Back in the 1970s, futurologists predicted that, by the year 2000, we would all be holidaying on the moon and staying in space hotels. Well, we’re not quite there yet but, in 2001, American businessman, Dennis Tito, became the first ‘space tourist’, making space travel no longer beyond the realms of possibility for non-astronauts.
As yet, there are no space hotels to cater for tourists, but there is an International Space Station (ISS), providing a base for the human presence in space that has been continuously in use since 2000. Dennis Tito spent seven days on the ISS, which orbits Earth about 15 times each day at a distance of between 278 and 460 kilometres from Earth’s surface. However, the commercial ‘space race’ to get passenger flights into space is focused on getting space travellers to a distance of 100 kilometres above the Earth’s surface and, to date, about 430 aspiring astronauts have already booked a seat.
British billionaire entrepreneur, Sir Richard Branson, is currently leading the ‘space tourism race’ and test flights have already taken place. With the first spaceport now well under construction in New Mexico, USA, Virgin Galactic intends to be fully operational by 2015, offering zero gravity flights to six passengers at a time. If you want to be one of them, all you need is US$200,000—a fraction of the $20 million thought to have been paid by Tito, who also volunteered to pay for anything he broke on the ISS! Booking your ticket into space is as simple as filling in the online form on the Virgin Galactic website and paying an upfront, refundable deposit of US$20,000.
As soon as your deposit is paid, your Galactic experience begins, as you gain access to all aspects of the project including attending Astronaut Forums at Sir Richard’s Caribbean home or on his game reserve in South Africa. You also get the opportunity to tour the site belonging to Scaled Composites, where the spaceships are being developed, and you receive VIP invitations to attend any media events held to celebrate each new milestone the project achieves.
Founder members of the exclusive ‘space club’ have now taken part in a three day flight preparation course developed by aerospace medical experts to make sure that passengers enjoy the very best experience possible in space. The training days focus on essential safety procedures, but also on how to make the most of zero gravity, something that all passengers will have the opportunity to try out for real on their flight, after training in a simulated cabin on the ground.

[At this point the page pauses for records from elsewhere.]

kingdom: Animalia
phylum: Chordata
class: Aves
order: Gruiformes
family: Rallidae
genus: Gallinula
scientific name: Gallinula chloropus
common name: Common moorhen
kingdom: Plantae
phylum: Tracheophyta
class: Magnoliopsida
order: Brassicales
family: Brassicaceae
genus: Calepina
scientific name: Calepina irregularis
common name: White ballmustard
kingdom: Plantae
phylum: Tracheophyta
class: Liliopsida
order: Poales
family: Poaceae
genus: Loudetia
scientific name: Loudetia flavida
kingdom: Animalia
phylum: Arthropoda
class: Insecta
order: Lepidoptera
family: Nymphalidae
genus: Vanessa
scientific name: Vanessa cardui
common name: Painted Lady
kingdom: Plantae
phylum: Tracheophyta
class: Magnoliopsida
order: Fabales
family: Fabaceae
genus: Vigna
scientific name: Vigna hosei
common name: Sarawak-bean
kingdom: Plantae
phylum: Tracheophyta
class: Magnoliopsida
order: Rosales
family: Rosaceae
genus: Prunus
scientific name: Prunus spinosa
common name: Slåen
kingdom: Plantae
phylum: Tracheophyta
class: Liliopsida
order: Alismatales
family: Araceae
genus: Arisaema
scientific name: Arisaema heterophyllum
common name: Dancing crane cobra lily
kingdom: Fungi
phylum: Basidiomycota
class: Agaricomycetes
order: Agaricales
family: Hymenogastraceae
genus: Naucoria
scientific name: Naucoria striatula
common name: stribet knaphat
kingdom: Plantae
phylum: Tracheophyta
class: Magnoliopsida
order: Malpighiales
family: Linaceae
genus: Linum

The physical and mental effects of space travel on non-astronauts are also being tested and monitored, with the results so far looking good. In one experiment involving 81 trainee space travellers aged between 22 and 88 years, 93% of them passed every training requirement successfully.
So what are you waiting for? If you’re looking for the trip of a lifetime, this one is going to be hard to beat. And, just in case you’re wondering whether you can take your camera, your entire space experience will be recorded for you. If you have a photo of yourself with your hands in the air at the top of the world’s highest roller-coaster, how about one of you floating upside-down at 100 kilometres above the world?